Source: The New York Times. Todd Hauptli, the chief executive of the American Association of the Airport Executives, held up his Real ID-compliant driver’s license at a media conference on Tuesday. Manuel Balce Ceneta/Associated Press
Travelers will need Real ID-compliant identification cards to board domestic flights starting Oct. 1, 2020. A new survey shows that the majority of Americans have IDs that won’t work.
By Tariro Mzezewa
Oct. 2, 2019
Americans are not ready for the Real ID Act that goes into full effect a year from now, according to a survey released last week by the nonprofit trade group U.S. Travel Association.
The Real ID Act was passed by Congress in 2005 to increase security measures concerning state-issued personal identification cards, mainly driver’s licenses, that are often used to access airports and military bases and nuclear installations. Beginning Oct. 1, 2020, only Real ID-compliant documentation will be accepted for boarding commercial flights, including domestic flights, and entering federal buildings and military bases.
Compliant documentation includes passports (which are still required for international flights), passport cards and trusted traveler identification like Global Entry. But a majority of Americans turn to their driver’s licenses to pass through security for their domestic air travel, and only 42 percent of Americans hold passports.
Some 99 million Americans do not have the Real ID-compliant identification, the U.S. Travel Association said.
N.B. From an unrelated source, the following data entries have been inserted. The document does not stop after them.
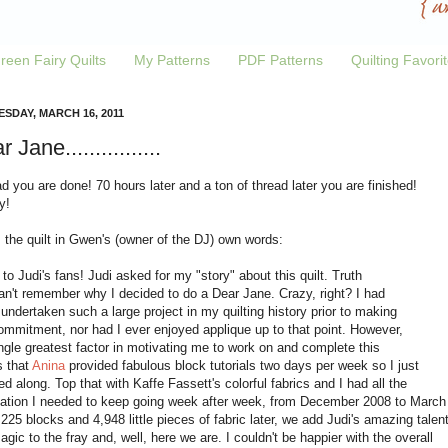
reen Fairy Quilts
My Patterns
PDF Patterns
Quilting Favori
SDAY, MARCH 16, 2011
 Jane................
d you are done! 70 hours later and a ton of thread later you are finished!
y!
 the quilt in Gwen's (owner of the DJ) own words:
 to Judi's fans! Judi asked for my "story" about this quilt. Truth
can't remember why I decided to do a Dear Jane. Crazy, right? I had
undertaken such a large project in my quilting history prior to making
ommitment, nor had I ever enjoyed applique up to that point. However,
ngle greatest factor in motivating me to work on and complete this
is that
Anina
provided fabulous block tutorials two days per week so I just
ed along. Top that with Kaffe Fassett's colorful fabrics and I had all the
lation I needed to keep going week after week, from December 2008 to March
225 blocks and 4,948 little pieces of fabric later, we add Judi's amazing talen
gic to the fray and, well, here we are. I couldn't be happier with the overall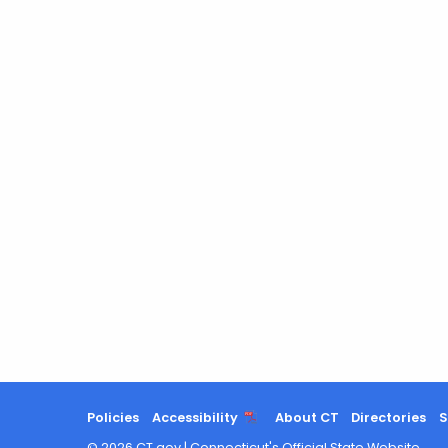
Policies
Accessibility
About CT
Directories
S
©
2026
CT.gov
|
Connecticut's Official State Website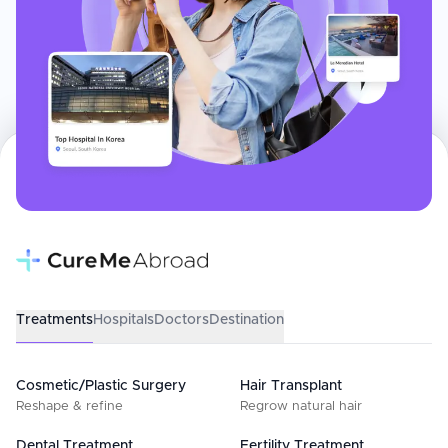
Treatments
Hospitals
Doctors
Destination
Cosmetic/Plastic Surgery
Hair Transplant
Reshape & refine
Regrow natural hair
Dental Treatment
Fertility Treatment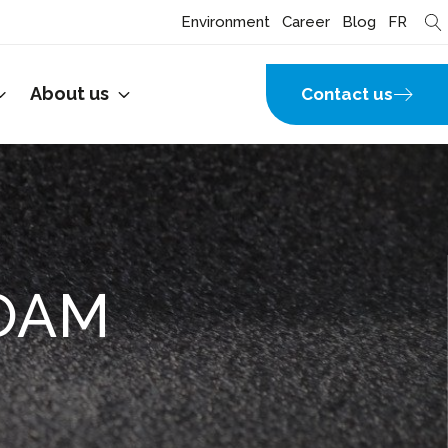
Environment
Career
Blog
FR
About us
Contact us
OAM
That’s a lot, and concern is growing that once the October deadline is passed, travelers will be turned away from airports when they cannot provide the approved identification at security checkpoints, potentially causing confusion and chaos.
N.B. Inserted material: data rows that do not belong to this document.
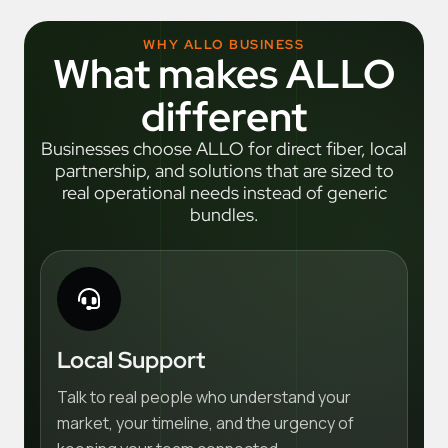
WHY ALLO BUSINESS
What makes ALLO
different
Businesses choose ALLO for direct fiber, local
partnership, and solutions that are sized to
real operational needs instead of generic
bundles.
Local Support
Talk to real people who understand your
market, your timeline, and the urgency of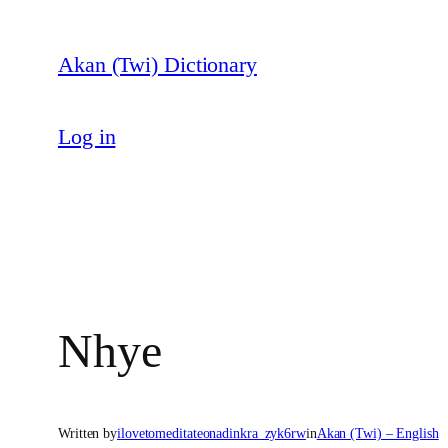
Skip
to
Akan (Twi) Dictionary
content
Log in
Nhye
Written by
ilovetomeditateonadinkra_zyk6rw
in
Akan (Twi) – English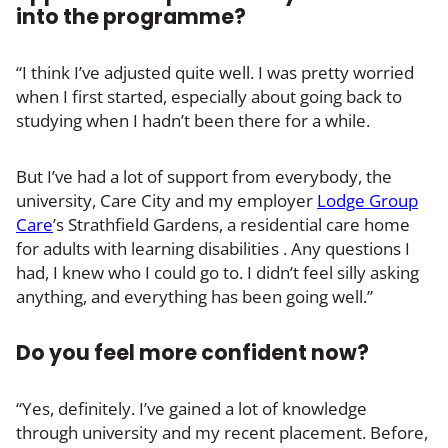
into the programme?
“I think I’ve adjusted quite well. I was pretty worried
when I first started, especially about going back to
studying when I hadn’t been there for a while.
But I’ve had a lot of support from everybody, the
university, Care City and my employer
Lodge Group
Care
’s Strathfield Gardens, a residential care home
for adults with learning disabilities . Any questions I
had, I knew who I could go to. I didn’t feel silly asking
anything, and everything has been going well.”
Do you feel more confident now?
“Yes, definitely. I’ve gained a lot of knowledge
through university and my recent placement. Before,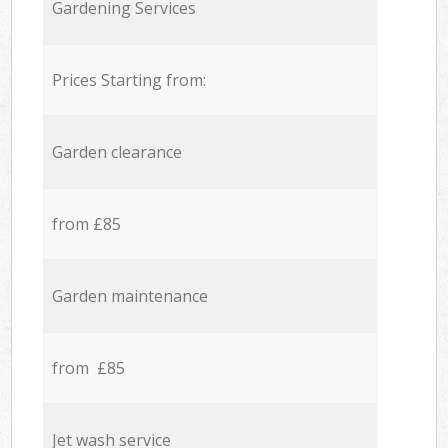
Gardening Services
Prices Starting from:
Garden clearance
from £85
Garden maintenance
from £85
Jet wash service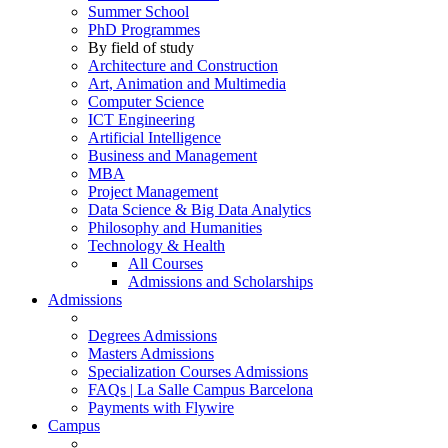
Summer School
PhD Programmes
By field of study
Architecture and Construction
Art, Animation and Multimedia
Computer Science
ICT Engineering
Artificial Intelligence
Business and Management
MBA
Project Management
Data Science & Big Data Analytics
Philosophy and Humanities
Technology & Health
All Courses
Admissions and Scholarships
Admissions
Degrees Admissions
Masters Admissions
Specialization Courses Admissions
FAQs | La Salle Campus Barcelona
Payments with Flywire
Campus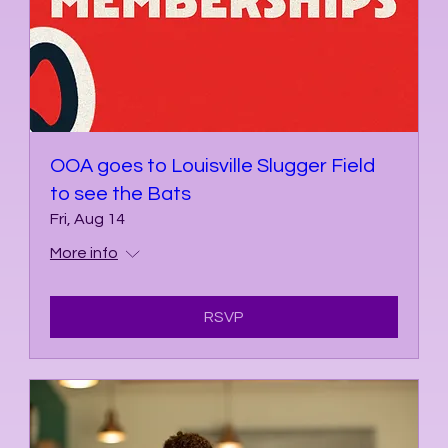
OOA goes to Louisville Slugger Field
to see the Bats
Fri, Aug 14
More info
RSVP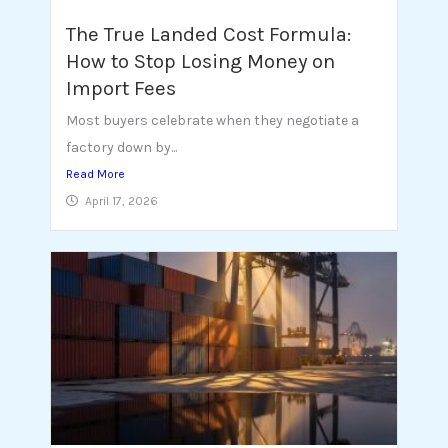
The True Landed Cost Formula:
How to Stop Losing Money on
Import Fees
Most buyers celebrate when they negotiate a
factory down by...
Read More
April 17, 2026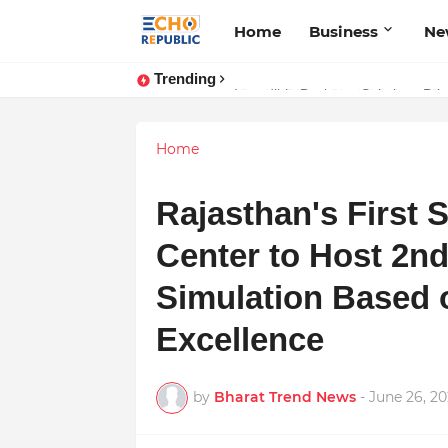
Home
Business
Ne
Trending
Sardar Dilbag Singh Khalsa: A Rev
Incredible Business Solutions Pr
Home
Rajasthan's First S
Center to Host 2n
Simulation Based 
Excellence
by
Bharat Trend News
-
June 26, 2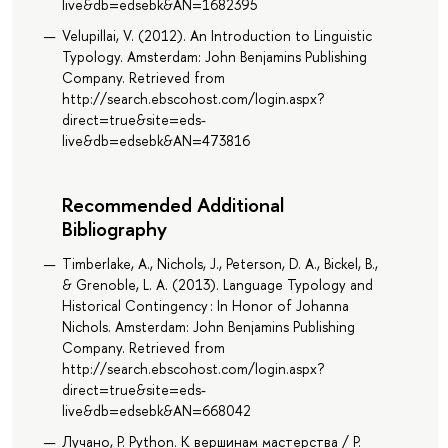
live&db=edsebk&AN=1682395
Velupillai, V. (2012). An Introduction to Linguistic
Typology. Amsterdam: John Benjamins Publishing
Company. Retrieved from
http://search.ebscohost.com/login.aspx?
direct=true&site=eds-
live&db=edsebk&AN=473816
Recommended Additional
Bibliography
Timberlake, A., Nichols, J., Peterson, D. A., Bickel, B.,
& Grenoble, L. A. (2013). Language Typology and
Historical Contingency : In Honor of Johanna
Nichols. Amsterdam: John Benjamins Publishing
Company. Retrieved from
http://search.ebscohost.com/login.aspx?
direct=true&site=eds-
live&db=edsebk&AN=668042
Лучано, Р. Python. К вершинам мастерства / Р.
“If Real ID went into effect tomorrow, almost 80,000 people trying to board a plane would be denied on Day 1,” the U.S. Travel Association said in a statement on Monday.
“This is significant not only because it will inconvenience travelers and create confusion at U.S. airports. It could do significant damage to our nation’s economy,” said Roger Dow, the president and chief executive of the U.S. Travel Association.
Many states, which oversee the task of issuing and processing driver’s licenses and many other forms of documents used to prove identification, were slow to adopt. Some have experienced delays, miscommunication with the federal government and technical glitches in their effort to issue Real IDs to residents.
On Monday, the Department of Homeland Security, tasked with implementing the Real ID Act, reminded Americans to get their Real IDs and acknowledged that significant progress has been made in issuing the IDs in less than two years. Forty-seven states are currently issuing the IDs, up from 26 in January 2017.
To receive a Real ID-compliant license, the Department of Homeland Security requires people to provide documentation showing their full legal name, date of birth, Social Security number, two proofs of address of principal residence and lawful status. Licenses are still processed by the state; some states may require more information.
Travelers also have the option of getting an Enhanced ID, which is Real ID-compliant and can be used for domestic travel, as well as for traveling from Canada, Mexico and some Caribbean countries by sea or land, but not on flights. Enhanced IDs are only available to American citizens, while anyone with lawful presence in the United States can get a Real ID.
Most Real ID licenses display a star in the top right corner, and Enhanced ID license have the word “Enhanced” printed across the top span.
The U.S. Travel Association is urging Americans to check their Real ID status at their state’s motor vehicle department. The organization is also asking states to encourage residents to upgrade their license sooner than later.
“We need the travel industry to talk to its customers about Real ID — at hotel front desks, through their customer loyalty programs, at the airport check-in counter,” the organization said in its statement.